** Opening Supplied material block **
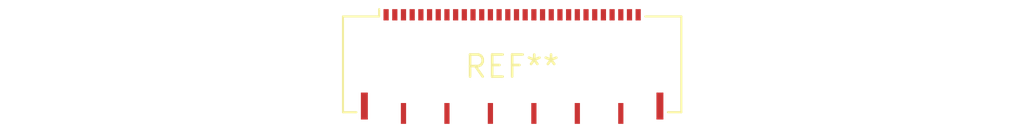
<source format=kicad_pcb>
(kicad_pcb (version 20240108) (generator pcbnew)

  (general
    (thickness 1.6)
  )

  (paper "A4")
  (layers
    (0 "F.Cu" signal)
    (31 "B.Cu" signal)
    (32 "B.Adhes" user "B.Adhesive")
    (33 "F.Adhes" user "F.Adhesive")
    (34 "B.Paste" user)
    (35 "F.Paste" user)
    (36 "B.SilkS" user "B.Silkscreen")
    (37 "F.SilkS" user "F.Silkscreen")
    (38 "B.Mask" user)
    (39 "F.Mask" user)
    (40 "Dwgs.User" user "User.Drawings")
    (41 "Cmts.User" user "User.Comments")
    (42 "Eco1.User" user "User.Eco1")
    (43 "Eco2.User" user "User.Eco2")
    (44 "Edge.Cuts" user)
    (45 "Margin" user)
    (46 "B.CrtYd" user "B.Courtyard")
    (47 "F.CrtYd" user "F.Courtyard")
    (48 "B.Fab" user)
    (49 "F.Fab" user)
    (50 "User.1" user)
    (51 "User.2" user)
    (52 "User.3" user)
    (53 "User.4" user)
    (54 "User.5" user)
    (55 "User.6" user)
    (56 "User.7" user)
    (57 "User.8" user)
    (58 "User.9" user)
  )

  (setup
    (pad_to_mask_clearance 0)
    (pcbplotparams
      (layerselection 0x00010fc_ffffffff)
      (plot_on_all_layers_selection 0x0000000_00000000)
      (disableapertmacros false)
      (usegerberextensions false)
      (usegerberattributes false)
      (usegerberadvancedattributes false)
      (creategerberjobfile false)
      (dashed_line_dash_ratio 12.000000)
      (dashed_line_gap_ratio 3.000000)
      (svgprecision 4)
      (plotframeref false)
      (viasonmask false)
      (mode 1)
      (useauxorigin false)
      (hpglpennumber 1)
      (hpglpenspeed 20)
      (hpglpendiameter 15.000000)
      (dxfpolygonmode false)
      (dxfimperialunits false)
      (dxfusepcbnewfont false)
      (psnegative false)
      (psa4output false)
      (plotreference false)
      (plotvalue false)
      (plotinvisibletext false)
      (sketchpadsonfab false)
      (subtractmaskfromsilk false)
      (outputformat 1)
      (mirror false)
      (drillshape 1)
      (scaleselection 1)
      (outputdirectory "")
    )
  )

  (net 0 "")

  (footprint "Hirose_FH41-30S-0.5SH_1x30_1MP_1SH_P0.5mm_Horizontal" (layer "F.Cu") (at 0 0))

)

</source>
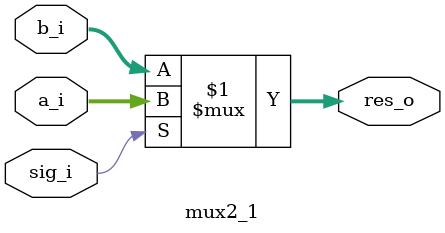
<source format=v>
module mux2_1 (
	input [7:0] a_i,		// Input A
	input [7:0] b_i,		// Input B
	input sig_i,			// 1 Bit Selector
	output [7:0] res_o);		// Output result
	
assign res_o = sig_i ? a_i : b_i;

endmodule
</source>
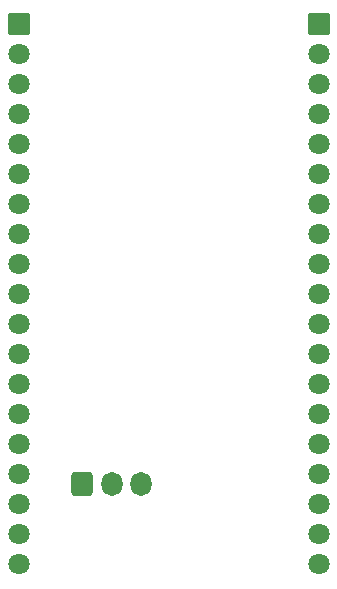
<source format=gbr>
%TF.GenerationSoftware,KiCad,Pcbnew,9.0.1+1*%
%TF.CreationDate,2025-05-03T16:11:17-04:00*%
%TF.ProjectId,lg_hvac_esp32,6c675f68-7661-4635-9f65-737033322e6b,rev?*%
%TF.SameCoordinates,Original*%
%TF.FileFunction,Soldermask,Bot*%
%TF.FilePolarity,Negative*%
%FSLAX46Y46*%
G04 Gerber Fmt 4.6, Leading zero omitted, Abs format (unit mm)*
G04 Created by KiCad (PCBNEW 9.0.1+1) date 2025-05-03 16:11:17*
%MOMM*%
%LPD*%
G01*
G04 APERTURE LIST*
G04 Aperture macros list*
%AMRoundRect*
0 Rectangle with rounded corners*
0 $1 Rounding radius*
0 $2 $3 $4 $5 $6 $7 $8 $9 X,Y pos of 4 corners*
0 Add a 4 corners polygon primitive as box body*
4,1,4,$2,$3,$4,$5,$6,$7,$8,$9,$2,$3,0*
0 Add four circle primitives for the rounded corners*
1,1,$1+$1,$2,$3*
1,1,$1+$1,$4,$5*
1,1,$1+$1,$6,$7*
1,1,$1+$1,$8,$9*
0 Add four rect primitives between the rounded corners*
20,1,$1+$1,$2,$3,$4,$5,0*
20,1,$1+$1,$4,$5,$6,$7,0*
20,1,$1+$1,$6,$7,$8,$9,0*
20,1,$1+$1,$8,$9,$2,$3,0*%
G04 Aperture macros list end*
%ADD10O,1.800000X2.050000*%
%ADD11RoundRect,0.264706X-0.635294X-0.760294X0.635294X-0.760294X0.635294X0.760294X-0.635294X0.760294X0*%
%ADD12RoundRect,0.050000X-0.850000X-0.850000X0.850000X-0.850000X0.850000X0.850000X-0.850000X0.850000X0*%
%ADD13C,1.800000*%
G04 APERTURE END LIST*
D10*
%TO.C,J1*%
X47204000Y-73660000D03*
X44704000Y-73660000D03*
D11*
X42204000Y-73660000D03*
%TD*%
D12*
%TO.C,J2*%
X36826320Y-34703840D03*
D13*
X36826320Y-37243840D03*
X36826320Y-39783840D03*
X36826320Y-42323840D03*
X36826320Y-44863840D03*
X36826320Y-47403840D03*
X36826320Y-49943840D03*
X36826320Y-52483840D03*
X36826320Y-55023840D03*
X36826320Y-57563840D03*
X36826320Y-60103840D03*
X36826320Y-62643840D03*
X36826320Y-65183840D03*
X36826320Y-67723840D03*
X36826320Y-70263840D03*
X36826320Y-72803840D03*
X36826320Y-75343840D03*
X36826320Y-77883840D03*
X36826320Y-80423840D03*
%TD*%
D12*
%TO.C,J3*%
X62230000Y-34703840D03*
D13*
X62230000Y-37243840D03*
X62230000Y-39783840D03*
X62230000Y-42323840D03*
X62230000Y-44863840D03*
X62230000Y-47403840D03*
X62230000Y-49943840D03*
X62230000Y-52483840D03*
X62230000Y-55023840D03*
X62230000Y-57563840D03*
X62230000Y-60103840D03*
X62230000Y-62643840D03*
X62230000Y-65183840D03*
X62230000Y-67723840D03*
X62230000Y-70263840D03*
X62230000Y-72803840D03*
X62230000Y-75343840D03*
X62230000Y-77883840D03*
X62230000Y-80423840D03*
%TD*%
M02*

</source>
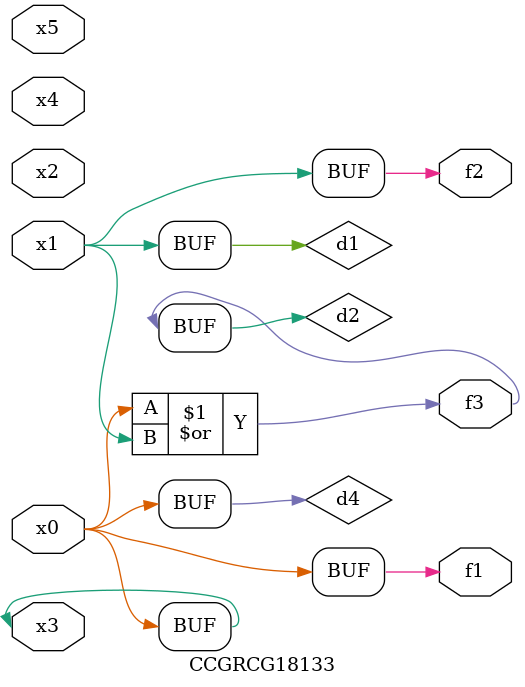
<source format=v>
module CCGRCG18133(
	input x0, x1, x2, x3, x4, x5,
	output f1, f2, f3
);

	wire d1, d2, d3, d4;

	and (d1, x1);
	or (d2, x0, x1);
	nand (d3, x0, x5);
	buf (d4, x0, x3);
	assign f1 = d4;
	assign f2 = d1;
	assign f3 = d2;
endmodule

</source>
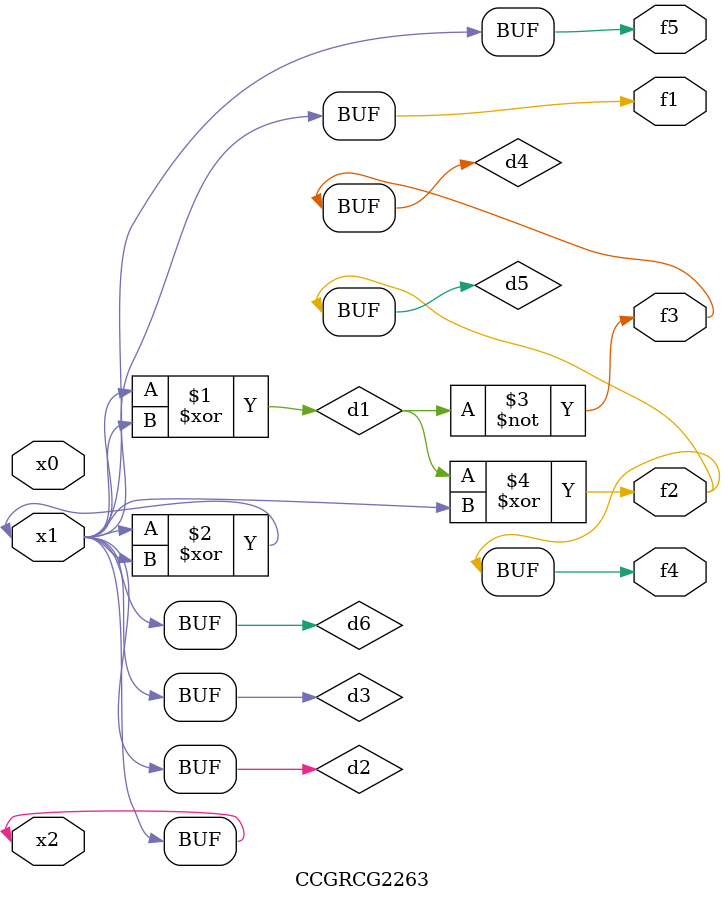
<source format=v>
module CCGRCG2263(
	input x0, x1, x2,
	output f1, f2, f3, f4, f5
);

	wire d1, d2, d3, d4, d5, d6;

	xor (d1, x1, x2);
	buf (d2, x1, x2);
	xor (d3, x1, x2);
	nor (d4, d1);
	xor (d5, d1, d2);
	buf (d6, d2, d3);
	assign f1 = d6;
	assign f2 = d5;
	assign f3 = d4;
	assign f4 = d5;
	assign f5 = d6;
endmodule

</source>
** Closing Supplied material block **
■ About this exercise ■
This exercise requires the number of lines in the entries holding the word "four", written alone.

■ Problem solution ■
2